[Collected data entries]
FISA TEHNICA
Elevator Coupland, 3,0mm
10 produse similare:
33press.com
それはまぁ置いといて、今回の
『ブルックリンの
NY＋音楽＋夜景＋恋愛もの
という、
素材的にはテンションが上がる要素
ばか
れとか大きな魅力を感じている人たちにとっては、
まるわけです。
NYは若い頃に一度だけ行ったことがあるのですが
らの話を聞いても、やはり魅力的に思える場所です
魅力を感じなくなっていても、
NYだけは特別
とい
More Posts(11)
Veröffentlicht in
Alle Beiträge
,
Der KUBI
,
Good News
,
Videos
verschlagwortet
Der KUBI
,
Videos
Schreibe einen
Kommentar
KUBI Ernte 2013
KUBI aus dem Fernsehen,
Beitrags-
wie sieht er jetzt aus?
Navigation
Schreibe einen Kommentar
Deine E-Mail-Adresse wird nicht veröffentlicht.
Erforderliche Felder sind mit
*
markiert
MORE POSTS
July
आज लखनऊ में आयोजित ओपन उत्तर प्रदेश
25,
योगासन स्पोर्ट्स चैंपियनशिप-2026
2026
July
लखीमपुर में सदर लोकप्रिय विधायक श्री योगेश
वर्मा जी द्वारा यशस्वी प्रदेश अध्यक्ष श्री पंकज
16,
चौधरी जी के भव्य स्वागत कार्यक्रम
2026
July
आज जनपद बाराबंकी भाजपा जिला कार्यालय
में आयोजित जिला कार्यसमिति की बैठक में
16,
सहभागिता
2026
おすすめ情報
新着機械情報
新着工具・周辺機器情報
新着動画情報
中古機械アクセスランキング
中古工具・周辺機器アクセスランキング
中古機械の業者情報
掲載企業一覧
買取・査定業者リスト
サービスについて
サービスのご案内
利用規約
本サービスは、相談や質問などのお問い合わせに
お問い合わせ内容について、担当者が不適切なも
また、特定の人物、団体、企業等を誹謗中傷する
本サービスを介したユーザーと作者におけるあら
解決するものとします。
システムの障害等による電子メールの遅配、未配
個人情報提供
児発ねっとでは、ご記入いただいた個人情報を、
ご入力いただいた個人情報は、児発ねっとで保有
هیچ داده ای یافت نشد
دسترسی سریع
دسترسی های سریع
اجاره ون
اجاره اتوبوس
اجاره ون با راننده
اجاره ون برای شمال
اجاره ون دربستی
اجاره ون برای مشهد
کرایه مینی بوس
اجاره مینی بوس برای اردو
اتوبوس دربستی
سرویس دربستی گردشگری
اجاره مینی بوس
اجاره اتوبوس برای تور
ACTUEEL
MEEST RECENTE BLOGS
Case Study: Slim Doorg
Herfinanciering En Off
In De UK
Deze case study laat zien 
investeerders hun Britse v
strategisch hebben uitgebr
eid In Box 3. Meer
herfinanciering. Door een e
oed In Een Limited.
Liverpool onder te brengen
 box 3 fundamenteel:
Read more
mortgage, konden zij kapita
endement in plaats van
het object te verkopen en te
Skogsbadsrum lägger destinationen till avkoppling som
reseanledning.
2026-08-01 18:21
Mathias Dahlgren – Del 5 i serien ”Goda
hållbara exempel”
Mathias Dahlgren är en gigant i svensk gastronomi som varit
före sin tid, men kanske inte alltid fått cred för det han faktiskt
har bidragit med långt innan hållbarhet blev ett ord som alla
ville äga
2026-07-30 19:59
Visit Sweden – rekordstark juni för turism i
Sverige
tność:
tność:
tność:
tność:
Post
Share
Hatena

**To do**. Reproduce every line of the entries above word for word, in the same order and with the same line breaks.

**Exercise output**.
FISA TEHNICA
Elevator Coupland, 3,0mm
10 produse similare:
33press.com
それはまぁ置いといて、今回の
『ブルックリンの
NY＋音楽＋夜景＋恋愛もの
という、
素材的にはテンションが上がる要素
ばか
れとか大きな魅力を感じている人たちにとっては、
まるわけです。
NYは若い頃に一度だけ行ったことがあるのですが
らの話を聞いても、やはり魅力的に思える場所です
魅力を感じなくなっていても、
NYだけは特別
とい
More Posts(11)
Veröffentlicht in
Alle Beiträge
,
Der KUBI
,
Good News
,
Videos
verschlagwortet
Der KUBI
,
Videos
Schreibe einen
Kommentar
KUBI Ernte 2013
KUBI aus dem Fernsehen,
Beitrags-
wie sieht er jetzt aus?
Navigation
Schreibe einen Kommentar
Deine E-Mail-Adresse wird nicht veröffentlicht.
Erforderliche Felder sind mit
*
markiert
MORE POSTS
July
आज लखनऊ में आयोजित ओपन उत्तर प्रदेश
25,
योगासन स्पोर्ट्स चैंपियनशिप-2026
2026
July
लखीमपुर में सदर लोकप्रिय विधायक श्री योगेश
वर्मा जी द्वारा यशस्वी प्रदेश अध्यक्ष श्री पंकज
16,
चौधरी जी के भव्य स्वागत कार्यक्रम
2026
July
आज जनपद बाराबंकी भाजपा जिला कार्यालय
में आयोजित जिला कार्यसमिति की बैठक में
16,
सहभागिता
2026
おすすめ情報
新着機械情報
新着工具・周辺機器情報
新着動画情報
中古機械アクセスランキング
中古工具・周辺機器アクセスランキング
中古機械の業者情報
掲載企業一覧
買取・査定業者リスト
サービスについて
サービスのご案内
利用規約
本サービスは、相談や質問などのお問い合わせに
お問い合わせ内容について、担当者が不適切なも
また、特定の人物、団体、企業等を誹謗中傷する
本サービスを介したユーザーと作者におけるあら
解決するものとします。
システムの障害等による電子メールの遅配、未配
個人情報提供
児発ねっとでは、ご記入いただいた個人情報を、
ご入力いただいた個人情報は、児発ねっとで保有
هیچ داده ای یافت نشد
دسترسی سریع
دسترسی های سریع
اجاره ون
اجاره اتوبوس
اجاره ون با راننده
اجاره ون برای شمال
اجاره ون دربستی
اجاره ون برای مشهد
کرایه مینی بوس
اجاره مینی بوس برای اردو
اتوبوس دربستی
سرویس دربستی گردشگری
اجاره مینی بوس
اجاره اتوبوس برای تور
ACTUEEL
MEEST RECENTE BLOGS
Case Study: Slim Doorg
Herfinanciering En Off
In De UK
Deze case study laat zien 
investeerders hun Britse v
strategisch hebben uitgebr
eid In Box 3. Meer
herfinanciering. Door een e
oed In Een Limited.
Liverpool onder te brengen
 box 3 fundamenteel:
Read more
mortgage, konden zij kapita
endement in plaats van
het object te verkopen en te
Skogsbadsrum lägger destinationen till avkoppling som
reseanledning.
2026-08-01 18:21
Mathias Dahlgren – Del 5 i serien ”Goda
hållbara exempel”
Mathias Dahlgren är en gigant i svensk gastronomi som varit
före sin tid, men kanske inte alltid fått cred för det han faktiskt
har bidragit med långt innan hållbarhet blev ett ord som alla
ville äga
2026-07-30 19:59
Visit Sweden – rekordstark juni för turism i
Sverige
tność:
tność:
tność:
tność:
Post
Share
Hatena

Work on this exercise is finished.